Landis denies testosterone use
The Tour de France winner also testified he was present when his manager threatened LeMond.
MALIBU, Calif. - Floyd Landis took the stand in his arbitration hearing yesterday, repeatedly denying he'd ever taken testosterone, saying it "wouldn't serve any purpose for me to cheat and win the Tour."
For 75 minutes, Landis gave a detailed breakdown of his career, then outlined the strategy he used for his riveting comeback in Stage 17 of last year's Tour de France - a plan hatched over dinner and whiskey the night before.
"It helps with the tactical plan," Landis said, drawing laughs.
Speaking under oath, he said the only banned substance he has taken during his career has been cortisone - medicine he used to treat his injured hip, which had been approved for his use by cycling authorities.
Landis, who is accused of using synthetic testosterone, tested positive after that 17th Tour stage.
He also spoke about allegations that Greg LeMond made two days earlier, acknowledging he was in the room when his former manager, Will Geoghegan, made the call to LeMond threatening to reveal the three-time Tour champion's secret that he had been sexually abused as a child.
"I knew there was a problem," Landis said of his reaction upon realizing Geoghegan had made the call. "I was traumatized having him tell me that story in the first place.

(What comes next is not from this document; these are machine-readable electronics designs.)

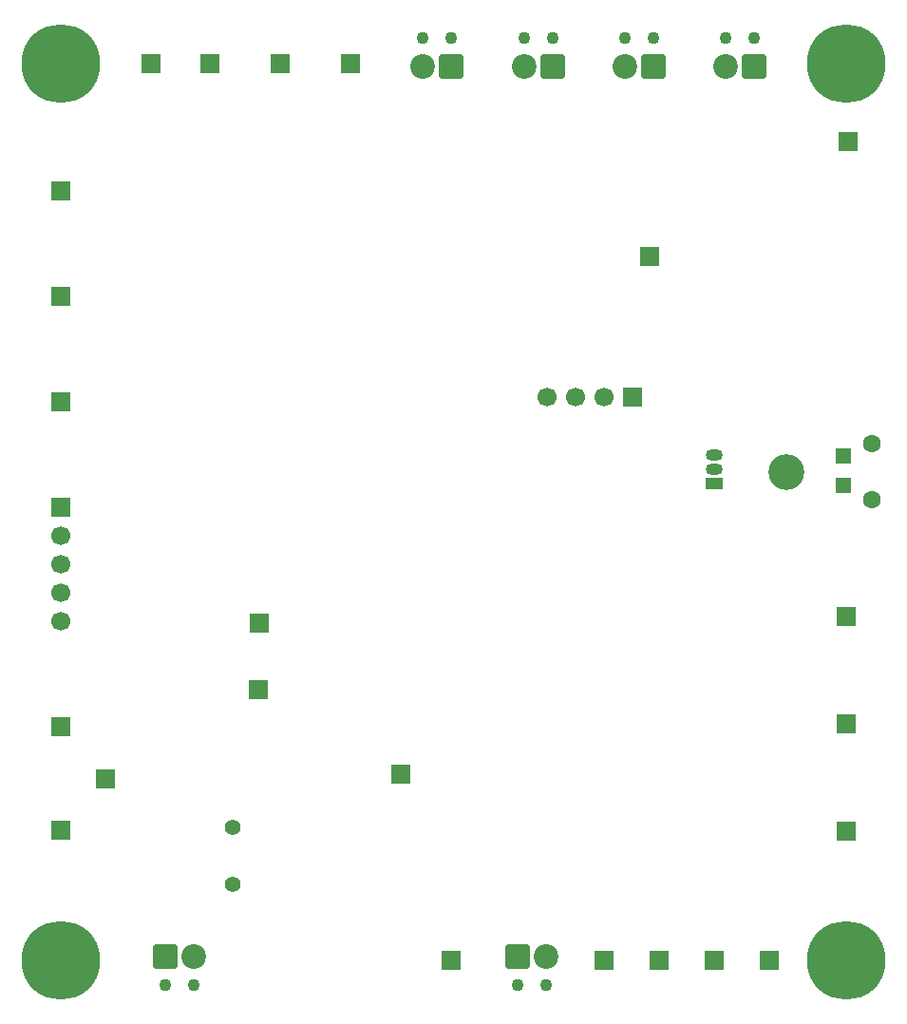
<source format=gbr>
%TF.GenerationSoftware,KiCad,Pcbnew,9.0.5-9.0.5~ubuntu24.04.1*%
%TF.CreationDate,2025-11-18T18:30:51-05:00*%
%TF.ProjectId,teslaCoilSensor,7465736c-6143-46f6-996c-53656e736f72,rev?*%
%TF.SameCoordinates,Original*%
%TF.FileFunction,Soldermask,Bot*%
%TF.FilePolarity,Negative*%
%FSLAX46Y46*%
G04 Gerber Fmt 4.6, Leading zero omitted, Abs format (unit mm)*
G04 Created by KiCad (PCBNEW 9.0.5-9.0.5~ubuntu24.04.1) date 2025-11-18 18:30:51*
%MOMM*%
%LPD*%
G01*
G04 APERTURE LIST*
G04 Aperture macros list*
%AMRoundRect*
0 Rectangle with rounded corners*
0 $1 Rounding radius*
0 $2 $3 $4 $5 $6 $7 $8 $9 X,Y pos of 4 corners*
0 Add a 4 corners polygon primitive as box body*
4,1,4,$2,$3,$4,$5,$6,$7,$8,$9,$2,$3,0*
0 Add four circle primitives for the rounded corners*
1,1,$1+$1,$2,$3*
1,1,$1+$1,$4,$5*
1,1,$1+$1,$6,$7*
1,1,$1+$1,$8,$9*
0 Add four rect primitives between the rounded corners*
20,1,$1+$1,$2,$3,$4,$5,0*
20,1,$1+$1,$4,$5,$6,$7,0*
20,1,$1+$1,$6,$7,$8,$9,0*
20,1,$1+$1,$8,$9,$2,$3,0*%
G04 Aperture macros list end*
%ADD10R,1.700000X1.700000*%
%ADD11C,1.100000*%
%ADD12C,2.200000*%
%ADD13RoundRect,0.249999X0.850001X0.850001X-0.850001X0.850001X-0.850001X-0.850001X0.850001X-0.850001X0*%
%ADD14C,1.400000*%
%ADD15C,1.600000*%
%ADD16C,3.200000*%
%ADD17RoundRect,0.102000X-0.604000X0.604000X-0.604000X-0.604000X0.604000X-0.604000X0.604000X0.604000X0*%
%ADD18RoundRect,0.249999X-0.850001X-0.850001X0.850001X-0.850001X0.850001X0.850001X-0.850001X0.850001X0*%
%ADD19C,7.000000*%
%ADD20C,1.700000*%
%ADD21R,1.500000X1.050000*%
%ADD22O,1.500000X1.050000*%
G04 APERTURE END LIST*
D10*
%TO.C,J16*%
X187096400Y-57099200D03*
%TD*%
%TO.C,J29*%
X116941600Y-61488383D03*
%TD*%
%TO.C,J18*%
X116950000Y-80300000D03*
%TD*%
D11*
%TO.C,TC1*%
X160757250Y-47872614D03*
X158217250Y-47872614D03*
D12*
X158217250Y-50412614D03*
D13*
X160757250Y-50412614D03*
%TD*%
D10*
%TO.C,J24*%
X130242210Y-50105114D03*
%TD*%
%TO.C,J28*%
X186944000Y-108966400D03*
%TD*%
D14*
%TO.C,R24*%
X132234900Y-118160800D03*
X132234900Y-123240800D03*
%TD*%
D15*
%TO.C,J8*%
X189226850Y-84015025D03*
D16*
X181626850Y-86515025D03*
D15*
X189226850Y-89015025D03*
D17*
X186726850Y-87715025D03*
X186726850Y-85115025D03*
%TD*%
D11*
%TO.C,J22*%
X126257920Y-132280500D03*
X128797920Y-132280500D03*
D18*
X126257920Y-129740500D03*
D12*
X128797920Y-129740500D03*
%TD*%
D19*
%TO.C,H2*%
X186944000Y-50105114D03*
%TD*%
D10*
%TO.C,J11*%
X147250000Y-113450000D03*
%TD*%
D11*
%TO.C,J2*%
X178741750Y-47872614D03*
X176201750Y-47872614D03*
D13*
X178741750Y-50412614D03*
D12*
X176201750Y-50412614D03*
%TD*%
D10*
%TO.C,J25*%
X165355360Y-130048000D03*
%TD*%
%TO.C,J6*%
X116941600Y-89698192D03*
D20*
X116941600Y-92238192D03*
X116941600Y-94778192D03*
X116941600Y-97318192D03*
X116941600Y-99858192D03*
%TD*%
D10*
%TO.C,J12*%
X180061840Y-130048000D03*
%TD*%
%TO.C,J30*%
X151768144Y-130048000D03*
%TD*%
%TO.C,J31*%
X175159680Y-130048000D03*
%TD*%
%TO.C,J17*%
X116941600Y-118414800D03*
%TD*%
%TO.C,J26*%
X170257520Y-130048000D03*
%TD*%
D11*
%TO.C,J7*%
X169749500Y-47872614D03*
X167209500Y-47872614D03*
D13*
X169749500Y-50412614D03*
D12*
X167209500Y-50412614D03*
%TD*%
D11*
%TO.C,J3*%
X157683200Y-132280500D03*
X160223200Y-132280500D03*
D18*
X157683200Y-129740500D03*
D12*
X160223200Y-129740500D03*
%TD*%
D10*
%TO.C,J1*%
X167910000Y-79800000D03*
D20*
X165370000Y-79800000D03*
X162830000Y-79800000D03*
X160290000Y-79800000D03*
%TD*%
D10*
%TO.C,J4*%
X134600000Y-100000000D03*
%TD*%
%TO.C,J14*%
X120900000Y-113900000D03*
%TD*%
%TO.C,J20*%
X136493140Y-50105114D03*
%TD*%
%TO.C,J5*%
X134550000Y-105950000D03*
%TD*%
%TO.C,J19*%
X186944000Y-99415600D03*
%TD*%
D21*
%TO.C,Q2*%
X175200000Y-87550000D03*
D22*
X175200000Y-86280000D03*
X175200000Y-85010000D03*
%TD*%
D19*
%TO.C,H4*%
X186944000Y-130048000D03*
%TD*%
D10*
%TO.C,J13*%
X124936280Y-50105114D03*
%TD*%
D19*
%TO.C,H3*%
X116941600Y-130048000D03*
%TD*%
D10*
%TO.C,J21*%
X142744070Y-50105114D03*
%TD*%
%TO.C,J27*%
X116941600Y-109261461D03*
%TD*%
%TO.C,J9*%
X186944000Y-118517200D03*
%TD*%
D19*
%TO.C,H1*%
X116941600Y-50105114D03*
%TD*%
D10*
%TO.C,J10*%
X116941600Y-70891653D03*
%TD*%
D11*
%TO.C,TC2*%
X151765000Y-47872614D03*
X149225000Y-47872614D03*
D12*
X149225000Y-50412614D03*
D13*
X151765000Y-50412614D03*
%TD*%
D10*
%TO.C,J15*%
X169450000Y-67300000D03*
%TD*%
M02*

</source>
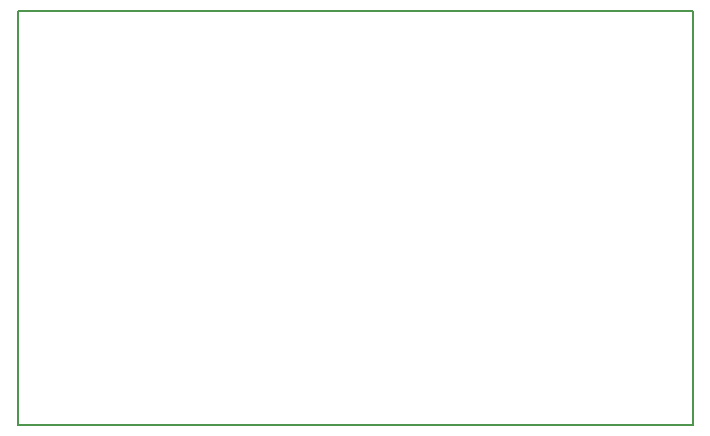
<source format=gbr>
G04 #@! TF.GenerationSoftware,KiCad,Pcbnew,7.0.9*
G04 #@! TF.CreationDate,2023-12-15T21:40:49-05:00*
G04 #@! TF.ProjectId,MainBoard,4d61696e-426f-4617-9264-2e6b69636164,rev?*
G04 #@! TF.SameCoordinates,Original*
G04 #@! TF.FileFunction,Profile,NP*
%FSLAX46Y46*%
G04 Gerber Fmt 4.6, Leading zero omitted, Abs format (unit mm)*
G04 Created by KiCad (PCBNEW 7.0.9) date 2023-12-15 21:40:49*
%MOMM*%
%LPD*%
G01*
G04 APERTURE LIST*
G04 #@! TA.AperFunction,Profile*
%ADD10C,0.150000*%
G04 #@! TD*
G04 APERTURE END LIST*
D10*
X63500000Y-79248000D02*
X63500000Y-114300000D01*
X120650000Y-79248000D02*
X63500000Y-79248000D01*
X120650000Y-114300000D02*
X120650000Y-79248000D01*
X63500000Y-114300000D02*
X120650000Y-114300000D01*
M02*

</source>
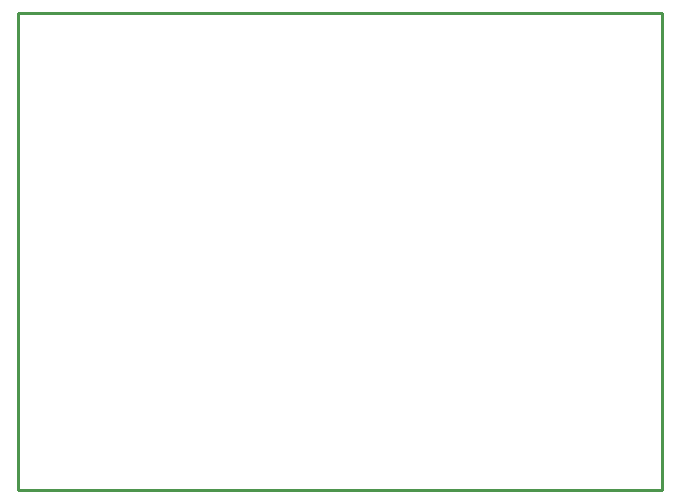
<source format=gbr>
G04 EAGLE Gerber RS-274X export*
G75*
%MOMM*%
%FSLAX34Y34*%
%LPD*%
%IN*%
%IPPOS*%
%AMOC8*
5,1,8,0,0,1.08239X$1,22.5*%
G01*
%ADD10C,0.254000*%


D10*
X0Y0D02*
X545900Y0D01*
X545900Y403100D01*
X0Y403100D01*
X0Y0D01*
M02*

</source>
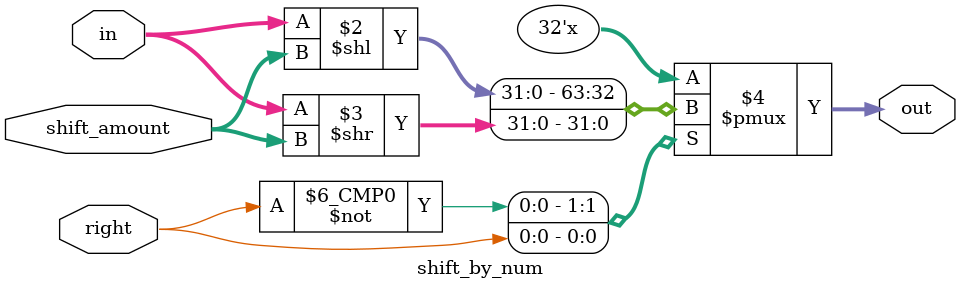
<source format=v>
`timescale 1ns / 1ps
module shift_by_num(
    input [31:0] in,
    input [4:0] shift_amount,
	 input right,
    output reg [31:0] out
    );

		always @(in or shift_amount) begin
			case(right)
				1'b0 : out = in << shift_amount;
				1'b1 : out = in >> shift_amount;
			endcase

		end

endmodule

</source>
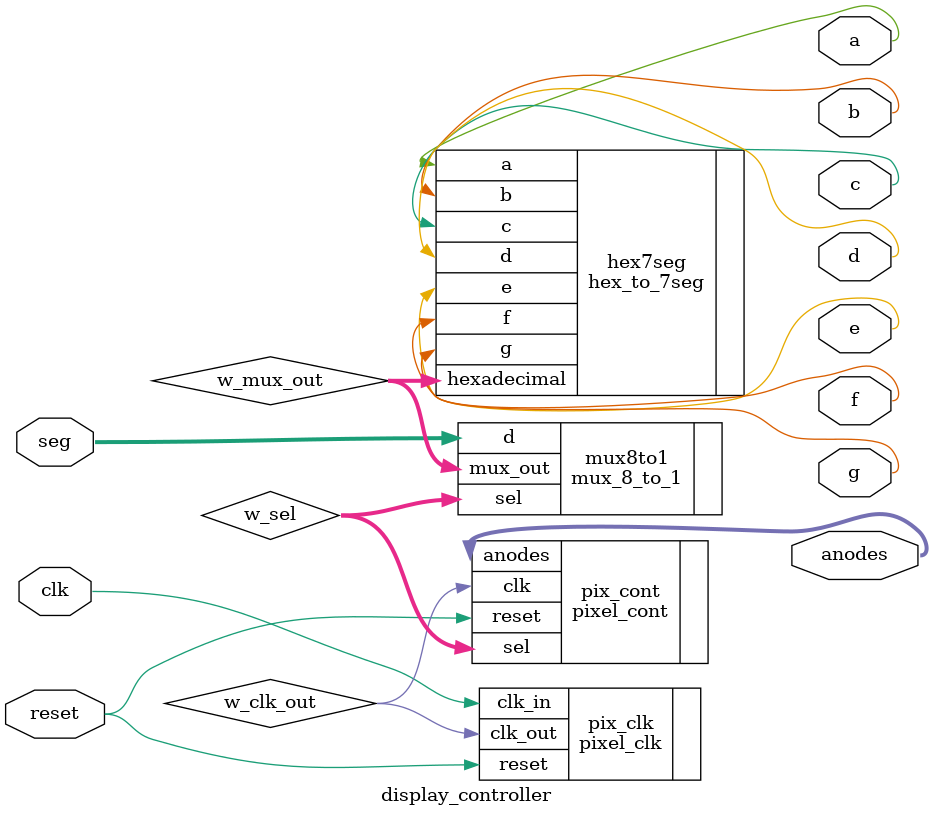
<source format=v>
`timescale 1ns / 1ps
/****************************************************************************
*    File Name:     Display Controller
*    Project:       Lab Project 5: Register Files
*    Designers:     Houssem Eddin Loudhabachi and Jose Sotelo
*    Emails:        jsotelo235@gmail.com and hloudhabachi@gmail.com 
*    Rev. Date:     March. 22, 2017
*
*    Purpose:
*    The purpose for this module is to instantiate the pixel clock, pixel
*    controller, ad_mux, and the seven segment display to create the display
*    controller.
*    
*    The display controller will have as inputs a clock, reset, and a 32 
*    bit seg input.
*
*    The outputs will be 7 bit anodes which select which "pixel" to turn on and
*    the "pixels" a,b,c,d,e,f,g that will light up upon the selection of the
*    anodes.
*
*    Each instantiated module will have an input and output according to the
*    specifications of the display controller. The details of how each module
*    is instatiated is presented below. 
 ****************************************************************************/
module display_controller(clk, reset, seg, anodes, a, b, c, d, e, f, g);

     input               clk, reset;
     
     input     [31:0]     seg;   
     
     output    [7:0]     anodes;
     output              a, b, c, d, e, f, g;
     
     wire                w_clk_out;
     wire      [2:0]     w_sel;
     wire      [3:0]     w_mux_out;
     
     //***********************************
     //   Pixel Clock Instantiation
     //***********************************
     pixel_clk
               pix_clk(.clk_in(clk), .reset(reset), .clk_out(w_clk_out));
               
     //***********************************
     //   Pixel Controller Instantiation
     //*********************************** 
     pixel_cont
               pix_cont(.clk(w_clk_out), .reset(reset), .sel(w_sel), .anodes(anodes));
                    
     //***********************************
     //   8-to-1 Mux Instantiation
     //***********************************
     mux_8_to_1
               mux8to1(.sel(w_sel), .d(seg), .mux_out(w_mux_out));
                       
     //**********************************************
     //   Hex to 7 Segment Display Mux Instantiation
     //**********************************************
     hex_to_7seg
                    hex7seg(.hexadecimal(w_mux_out), .a(a), .b(b), .c(c), .d(d), .e(e), .f(f), .g(g));
endmodule

</source>
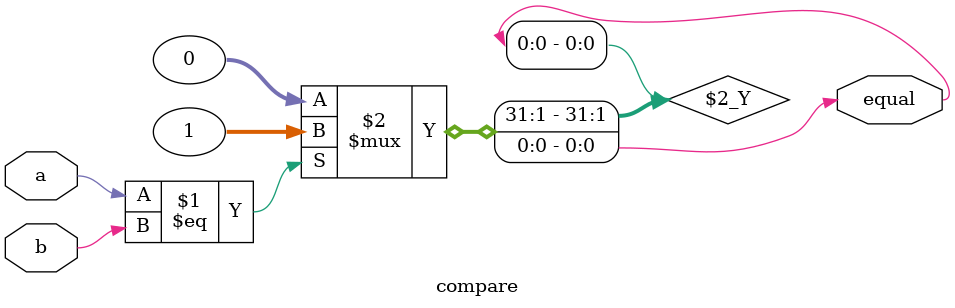
<source format=v>
module compare(equal,a,b);
	input a,b;
	output equal;
	assign equal=(a==b)?1:0;
endmodule

</source>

There are very few things I can imagine would happen to a person that are worse than that. To make light of that, I can't even put words to it."
Landis described being confused when word of the positive test first came out last summer.
At a news conference in Spain, he explained his positive test came not because of testosterone use but was, rather, something that was produced "by my own organisms."
"I still don't know what that means," Landis testified. "I regret it. It was confusing at that point.
"I shouldn't have taken the advice of those lawyers. I didn't know what I was doing."